Task description |
In the accounting guidance excerpt below, how much cash must Entity A pay the notes' holders to keep the notes from becoming immediately due and payable if it fails to maintain the leverage ratio?

Thus, at the end of year 3, after payment of
interest in kind, there will be a total of 133,100
debt securities outstanding (100,000 ×
1.103).
This example presents a unique fact
pattern in which the PIK interest payments could be
considered to contain both a discretionary and
nondiscretionary element. Debt securities issued
after March 31, 20X3, should be initially measured
as discretionary PIK instruments at their fair value
as of the interest accrual dates. However, debt
securities issued during the first three years may
be treated as nondiscretionary PIK instruments. That
is, A would treat the original instrument as paying
no interest during years 1–3 and, when applying the
interest method, would assume that the PIK
instruments that will be issued during those years
are instead paid in cash at the end of the original
instrument’s life.
6.2.5.4 Loss Contingencies
ASC 450-20
25-2 An estimated loss
from a loss contingency shall be accrued by a charge
to income if both of the following conditions are
met:
-
Information available before the financial statements are issued or are available to be issued (as discussed in Section 855-10-25) indicates that it is probable that . . . a liability had been incurred at the date of the financial statements. Date of the financial statements means the end of the most recent accounting period for which financial statements are being presented. It is implicit in this condition that it must be probable that one or more future events will occur confirming the fact of the loss.
-
The amount of loss can be reasonably estimated.
The purpose of those conditions is to require accrual
of losses when they are reasonably estimable and
relate to the current or a prior period. . . . As
discussed in paragraph 450-20-50-5, disclosure is
preferable to accrual when a reasonable estimate of
loss cannot be made. Further, even losses that are
reasonably estimable shall not be accrued if it is
not probable that an asset has been impaired or a
liability has been incurred at the date of an
entity’s financial statements because those losses
relate to a future period rather than the current or
a prior period. Attribution of a loss to events or
activities of the current or prior periods is an
element of . . . liability incurrence.
Sometimes, debt instruments require the issuer to make one
or more payments upon the occurrence or nonoccurrence of specified events.
For example, a debt instrument might require the debtor to pay a fixed
amount on the basis of a condition linked to the issuer’s creditworthiness.
If no other accounting literature applies (e.g., the provision does not need
to be separated as a derivative under ASC 815-15 and is not subject to the
indexed-debt guidance in ASC 470-10), the issuer should evaluate whether it
must accrue a probable loss under the loss contingency guidance in ASC
450-20. Under that guidance, an expense must be accrued if it is probable
that a payment will be required and the amount of the payment can be
reasonably estimated (see Deloitte’s Roadmap Contingencies, Loss Recoveries, and
Guarantees). Note, however, that if the payment
varies on the basis of a price or an index (e.g., it varies on the basis of
a measure of inflation) and no other accounting literature applies, the
debtor should generally apply the guidance on indexed debt in ASC 470-10
(see Section
7.4) instead of the loss contingency guidance in ASC
450-20.
Example 6-16
Contingent Payment on Debt Instrument
Entity A has issued 10-year notes that include a
provision that requires A to maintain a leverage
ratio of 8:1 or lower as of each quarterly reporting
date. The leverage ratio is expressed as A’s total
consolidated indebtedness as of the date of
determination to its most recently reported
annualized EBITDA. If A fails to maintain the
specified leverage ratio, the notes become
immediately due and payable unless A makes a cash
payment of $20 million to the notes’ holders. Entity
A has determined that it is not required to separate
the contingent penalty provision as an embedded
derivative. In this circumstance, the contingent
payment represents a loss contingency that should be
evaluated under ASC 450-20-25-2. If it becomes
probable that A will be required to make the
payment, A should record an immediate charge to
earnings for the amount of the loss.

Records |
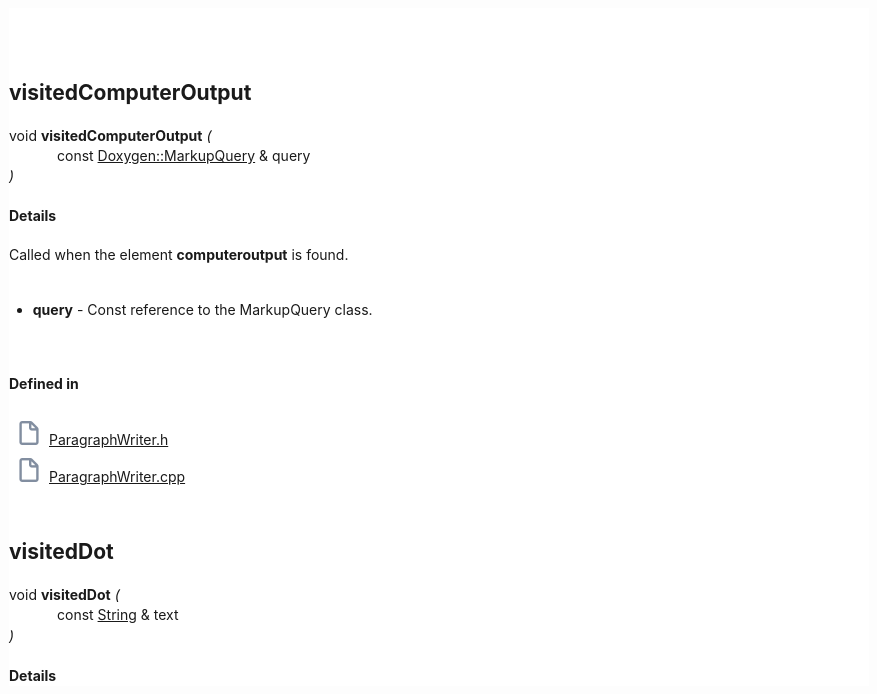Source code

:<br/>
<br/>
<a id="visitedcomputeroutput"></a>
<h2>visitedComputerOutput</h2>
<span class="inline-text">void</span>
<span class="bold-text"><b>visitedComputerOutput</b></span>
<span class="italic-text"><i>(</i></span>
<div class="paragraph">
<span class="paragraph"><img src="../images/horSpace24px.svg"/><span class="inline-text">const </span>
<a href="classMdDox_1_1Doxygen_1_1MarkupQuery.md#doxygenmarkupquery">Doxygen::MarkupQuery</a>
<span class="inline-text"> &amp;</span>
<span class="inline-text">query</span>
</span>
</div>
<span class="italic-text"><i>)</i></span>
<a id="details"></a>
<h4>Details</h4>
<span class="inline-text">Called when the element </span>
<span class="bold-text"><b>computeroutput</b></span>
<span class="inline-text"> is found. </span>
<br/>
<br/>
<ul>
<li><span class="bold-text"><b>query</b></span>
<span class="inline-text"> - </span>
<span class="inline-text">Const reference to the MarkupQuery class. </span>
</li>
</ul>
<br/>
<a id="defined-in"></a>
<h4>Defined in</h4>
<span class="icon-list-item"><a href="https://github.com/CharlesCarley/MdDox/blob/master//Source/MdDoxTree/ParagraphWriter.h#L81" class="icon-list-item"><img src="../images/file.svg" class="icon-list-item"/><span class="icon-list-item">ParagraphWriter.h</span>
</a>
</span>
<br/>
<span class="icon-list-item"><a href="https://github.com/CharlesCarley/MdDox/blob/master//Source/MdDoxTree/ParagraphWriter.cpp#L329" class="icon-list-item"><img src="../images/file.svg" class="icon-list-item"/><span class="icon-list-item">ParagraphWriter.cpp</span>
</a>
</span>
<br/>
<br/>
<a id="visiteddot"></a>
<h2>visitedDot</h2>
<span class="inline-text">void</span>
<span class="bold-text"><b>visitedDot</b></span>
<span class="italic-text"><i>(</i></span>
<div class="paragraph">
<span class="paragraph"><img src="../images/horSpace24px.svg"/><span class="inline-text">const </span>
<a href="namespaceMdDox.md#string">String</a>
<span class="inline-text"> &amp;</span>
<span class="inline-text">text</span>
</span>
</div>
<span class="italic-text"><i>)</i></span>
<a id="details"></a>
<h4>Details</h4>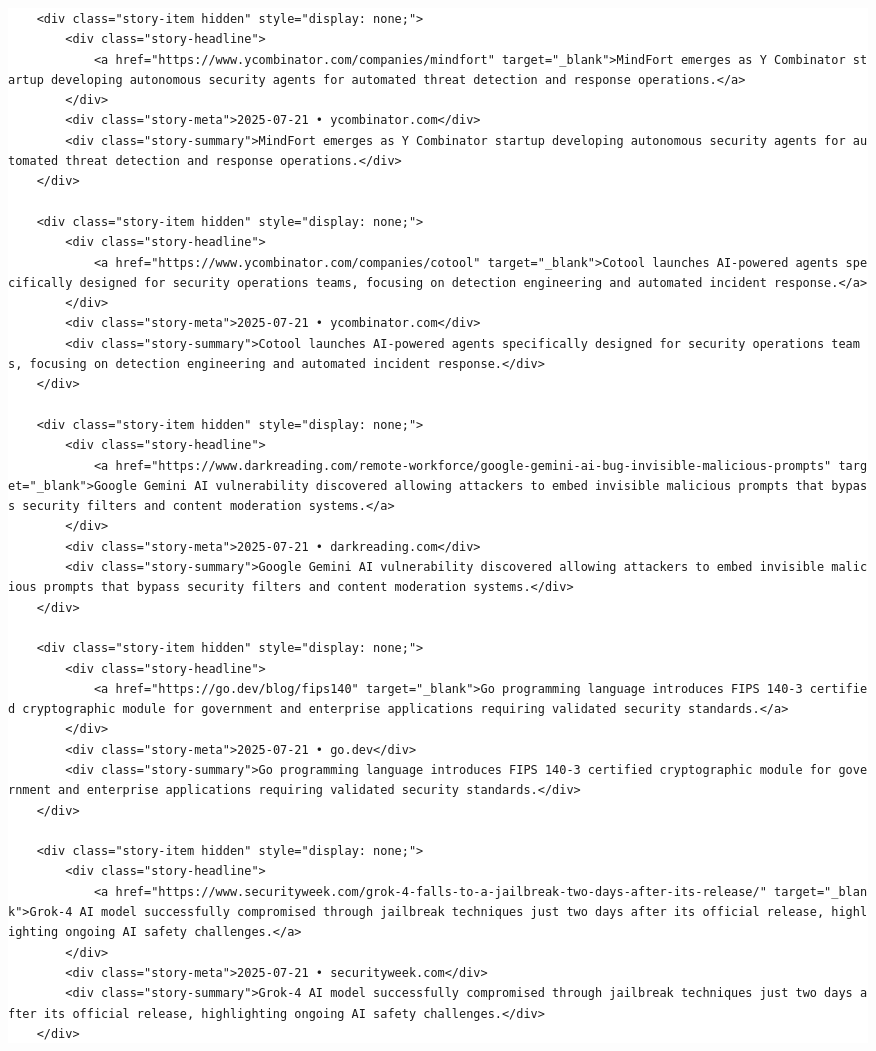         <div class="story-item hidden" style="display: none;">
            <div class="story-headline">
                <a href="https://www.ycombinator.com/companies/mindfort" target="_blank">MindFort emerges as Y Combinator startup developing autonomous security agents for automated threat detection and response operations.</a>
            </div>
            <div class="story-meta">2025-07-21 • ycombinator.com</div>
            <div class="story-summary">MindFort emerges as Y Combinator startup developing autonomous security agents for automated threat detection and response operations.</div>
        </div>

        <div class="story-item hidden" style="display: none;">
            <div class="story-headline">
                <a href="https://www.ycombinator.com/companies/cotool" target="_blank">Cotool launches AI-powered agents specifically designed for security operations teams, focusing on detection engineering and automated incident response.</a>
            </div>
            <div class="story-meta">2025-07-21 • ycombinator.com</div>
            <div class="story-summary">Cotool launches AI-powered agents specifically designed for security operations teams, focusing on detection engineering and automated incident response.</div>
        </div>

        <div class="story-item hidden" style="display: none;">
            <div class="story-headline">
                <a href="https://www.darkreading.com/remote-workforce/google-gemini-ai-bug-invisible-malicious-prompts" target="_blank">Google Gemini AI vulnerability discovered allowing attackers to embed invisible malicious prompts that bypass security filters and content moderation systems.</a>
            </div>
            <div class="story-meta">2025-07-21 • darkreading.com</div>
            <div class="story-summary">Google Gemini AI vulnerability discovered allowing attackers to embed invisible malicious prompts that bypass security filters and content moderation systems.</div>
        </div>

        <div class="story-item hidden" style="display: none;">
            <div class="story-headline">
                <a href="https://go.dev/blog/fips140" target="_blank">Go programming language introduces FIPS 140-3 certified cryptographic module for government and enterprise applications requiring validated security standards.</a>
            </div>
            <div class="story-meta">2025-07-21 • go.dev</div>
            <div class="story-summary">Go programming language introduces FIPS 140-3 certified cryptographic module for government and enterprise applications requiring validated security standards.</div>
        </div>

        <div class="story-item hidden" style="display: none;">
            <div class="story-headline">
                <a href="https://www.securityweek.com/grok-4-falls-to-a-jailbreak-two-days-after-its-release/" target="_blank">Grok-4 AI model successfully compromised through jailbreak techniques just two days after its official release, highlighting ongoing AI safety challenges.</a>
            </div>
            <div class="story-meta">2025-07-21 • securityweek.com</div>
            <div class="story-summary">Grok-4 AI model successfully compromised through jailbreak techniques just two days after its official release, highlighting ongoing AI safety challenges.</div>
        </div>

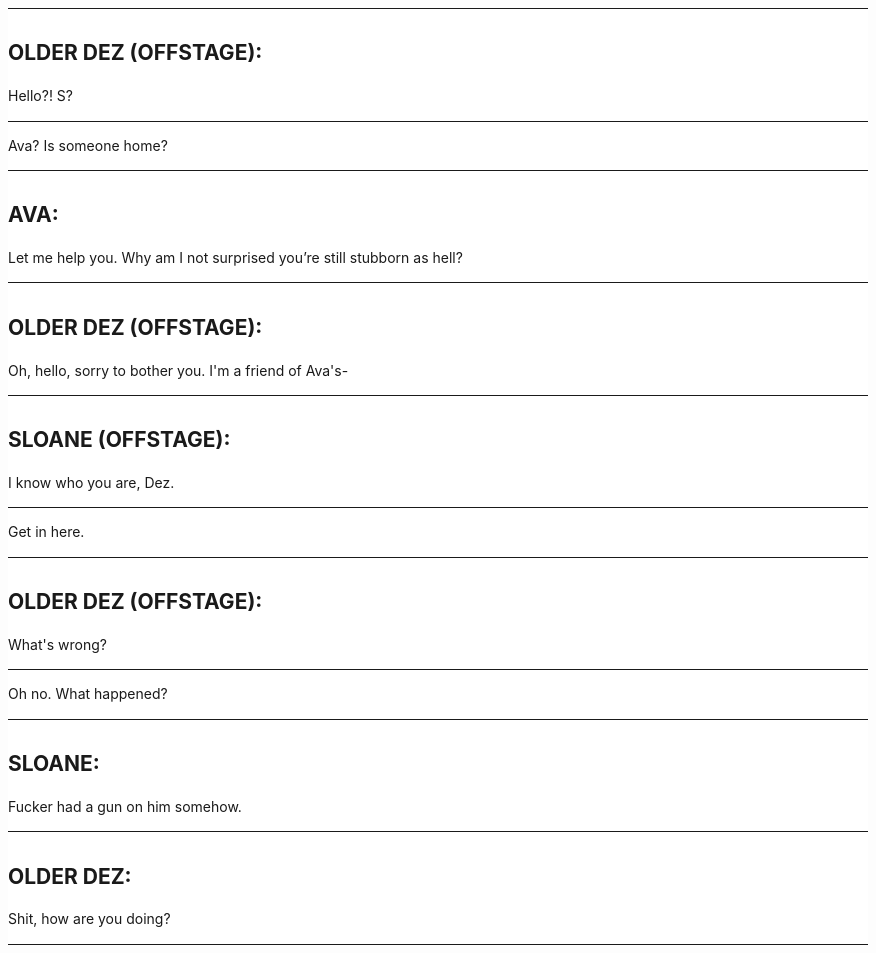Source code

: 

---

## OLDER DEZ (OFFSTAGE):
Hello?! S?

---

Ava? Is someone home?

---

## AVA:
Let me help you. Why am I not surprised you’re still stubborn as hell?

---

## OLDER DEZ (OFFSTAGE):
Oh, hello, sorry to bother you. I'm a friend of Ava's-


---

## SLOANE (OFFSTAGE):
I know who you are, Dez.

---

Get in here. 

---

## OLDER DEZ (OFFSTAGE):
What's wrong?

---


Oh no. What happened?

---

## SLOANE:
Fucker had a gun on him somehow. 

---

## OLDER DEZ:
Shit, how are you doing?

---
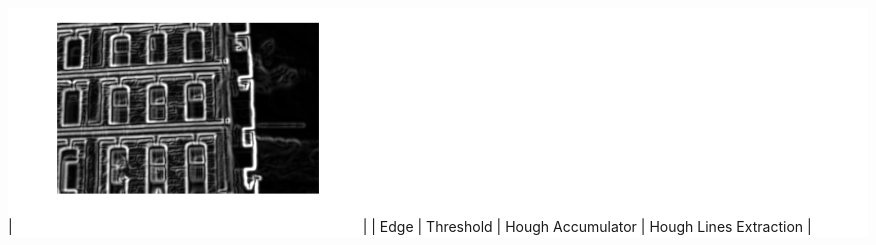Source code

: |<img src="ec/sobel-norm.png" width="350" alt="Image 8" >|
| Edge                                      | Threshold                                   | Hough Accumulator                         | Hough Lines Extraction                      |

Answer to this exercise |
$20 million.